== Exercise tasks ==
**1)** Can you repeat, word for word, the part of the article on intense 1970s movies from "9 Intense Movies" up to and including "on social expectations."?
**2)** Could you carry on the article about intense 1970s movies, starting right after its last sentence?

== Text excerpt ==
####################

As Westerns were in decline in the 1970s, a new wave of auteur filmmakers rose to prominence. They made films that were highly distinctive in their visual style and thematic depth—the films were bold, edgier, and riskier.

Filmmakers at the time pushed the boundaries by telling us stories with unsettling endings, and where heroes have to suffer. Many of these movies are rewatched and studied for their storytelling mastery. They challenge the audience’s perceptions of morality and complex human nature, ultimately forcing us to reflect on them as well.


So, here are the nine most intense movies that came out of the ‘70s cinema vault.

9 Intense Movies from the 1970s That’ll Test Your Limits

1. A Woman Under the Influence (1974)

A still from A Woman Under the Influence (1974) A Woman Under the Influence (1974)Credit: Faces Distribution

The film tells the story of a desperate and lonely working-class housewife whose increasingly volatile behavior disturbs her husband and exposes his quiet yet firm stances on social expectations.

####################

[Extracted data entries]

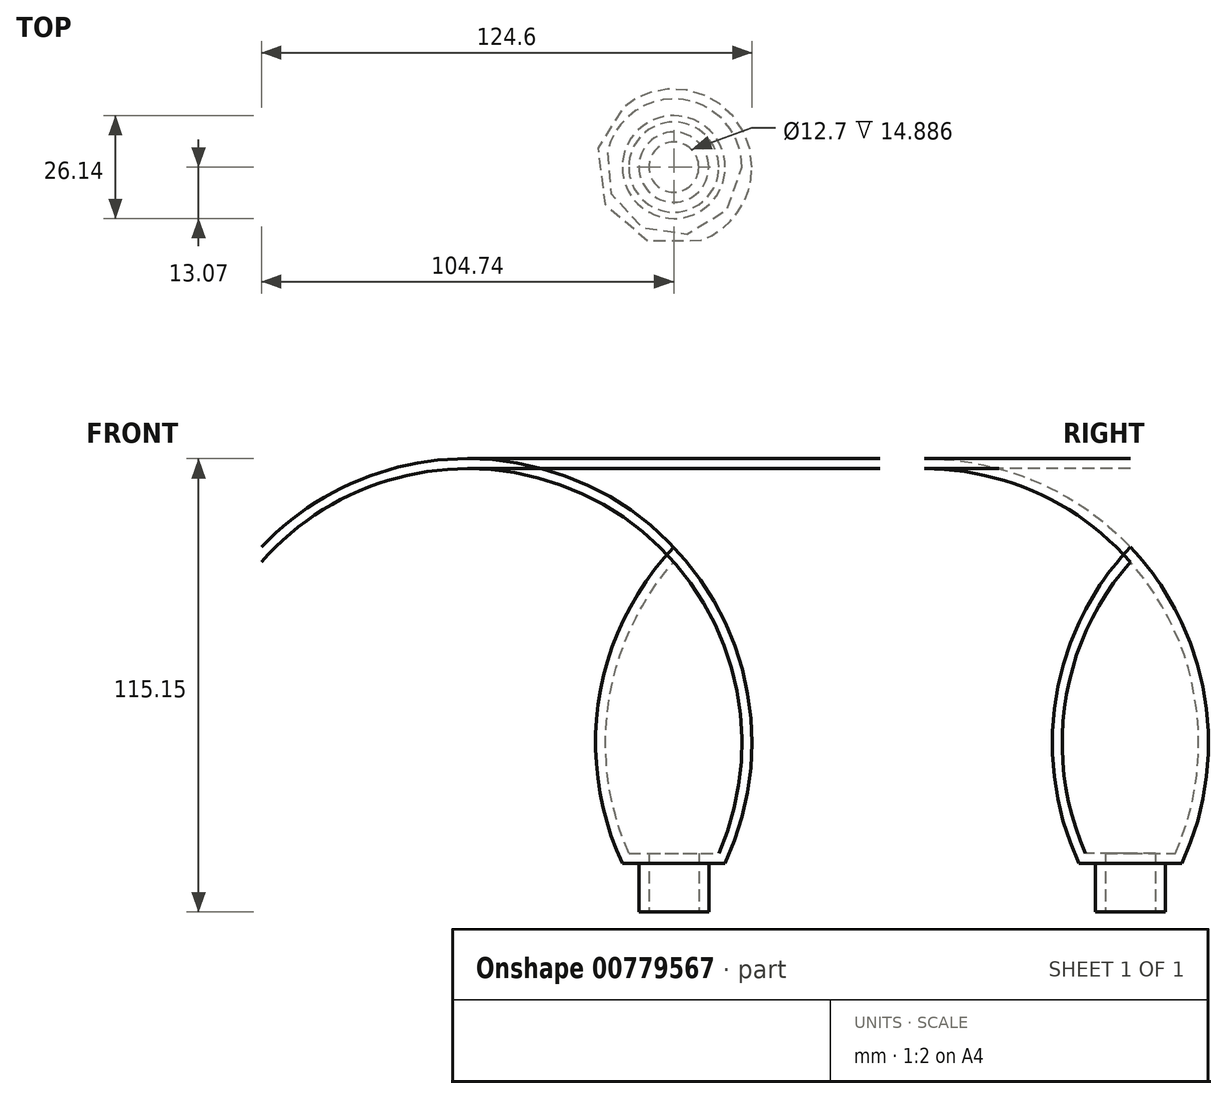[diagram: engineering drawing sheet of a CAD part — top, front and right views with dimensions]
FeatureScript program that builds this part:
annotation { "Feature Type Name" : "Feature", "Feature Type Description" : "" }
export const myFeature = defineFeature(function(context is Context, id is Id, definition is map)
    precondition{}
    {
        {
            var Q0;
            Q0=qCreatedBy(makeId("Front.planeOp"),FACE);
            var sketch = newSketch(context, id + "F0", { "sketchPlane" : qUnion([Q0])});
            skLineSegment(sketch, "E0", {"start": v(0, 0) * mm, "end": v(0, 88.9) * mm});
            skLineSegment(sketch, "E1", {"start": v(6.35, 0) * mm, "end": v(6.35, 14.89) * mm});
            skLineSegment(sketch, "E2", {"start": v(6.35, 14.89) * mm, "end": v(11.43, 14.89) * mm});
            skArc(sketch, "E3", {"start": v(11.43, 14.89) * mm, "mid": v(16.5, 53.56) * mm, "end": v(0, 88.9) * mm});
            skArc(sketch, "E4.0", {"start": v(13.07, 12.35) * mm, "mid": v(18.28, 57.96) * mm, "end": v(-5.05, 97.5) * mm});
            skLineSegment(sketch, "E4.1", {"start": v(8.9, 12.35) * mm, "end": v(13.07, 12.35) * mm});
            skLineSegment(sketch, "E4.2", {"start": v(8.9, 0) * mm, "end": v(8.9, 12.35) * mm});
            skLineSegment(sketch, "E5", {"start": v(6.35, 0) * mm, "end": v(8.9, 0) * mm});
            skLineSegment(sketch, "E6", {"start": v(0, 88.9) * mm, "end": v(0, 97.5) * mm});
            skLineSegment(sketch, "E7", {"start": v(0, 97.5) * mm, "end": v(0, 92.67) * mm});
            skSolve(sketch);
        }
        {
            var Q0;
            Q0=makeQuery(id+"F0.imprint","IMPRINT",FACE,{"disambiguationData":[TD([[makeQuery(id+"F0.imprint","IMPRINT",EDGE,{"derivedFrom":sQuery(id+"F0.wireOp",EDGE,"E1")}),-1.0]])]});
            var Q1;
            Q1=sQuery(id+"F0.wireOp",EDGE,"E0");
            revolve(context, id + "F1", {"surfaceOperationType" : NewSurfaceOperationType.NEW, "entities" : qUnion([Q0]), "axis" : qUnion([Q1]), "revolveType" : RevolveType.FULL});
        }
    });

####################

== Per-task answers ==
**1)**
9 Intense Movies from the 1970s That’ll Test Your Limits

1. A Woman Under the Influence (1974)

A still from A Woman Under the Influence (1974) A Woman Under the Influence (1974)Credit: Faces Distribution

The film tells the story of a desperate and lonely working-class housewife whose increasingly volatile behavior disturbs her husband and exposes his quiet yet firm stances on social expectations.

**2)**
Gena Rowlands and Peter Falk, John Cassavetes’s (director) wife and close friend, respectively, deliver two all-time greatest performances as Mabel and Nick Longhetti. A Woman Under the Influence is emotionally intense, and feels like witnessing a live breakdown and attempts to sanitize mental illness.

The story was initially conceived as a stage play; however, director John Cassavetes adapted it for the screen because he thought Mabel Longhetti’s character was too intense to perform as a regular deal on stage.

2. Don’t Look Now (1973)

A still from Don\u2019t Look Now (1973) Don’t Look Now (1973)Credit: Paramount Pictures

After their daughter passes away, a grieving couple shifts to Venice, where they encounter two old psychics who claim to have been in touch with their deceased daughter. Thereafter, bizarre visions and premonitions surround the family as they start seeing their daughter in a red coat on the streets of Venice.

In Nicolas Roeg’s Don’t Look Now, you feel the slowly building psychological dread until one of the most unforgettable final moments in a movie. The family’s grief over their daughter’s death takes over, and it starts feeling like a horror movie.

From using the red color as a storytelling medium to telling the story through fragmented editing, Nicolas Roeg incorporates all the possible filmmaking elements to make us feel uneasy.

3. Straw Dogs (1971)

A still from Straw Dogs (1971) Straw Dogs (1971)Credit: Cinerama Releasing

A mild-mannered David Sumner (Dustin Hoffman) and his newlywed wife Amy (Susan George) arrive at a rural town in Cornwall for a retreat, where Amy was raised. However, a horrific incident with his wife involving locals, a civilized David is forced to choose the road of violence for redemption.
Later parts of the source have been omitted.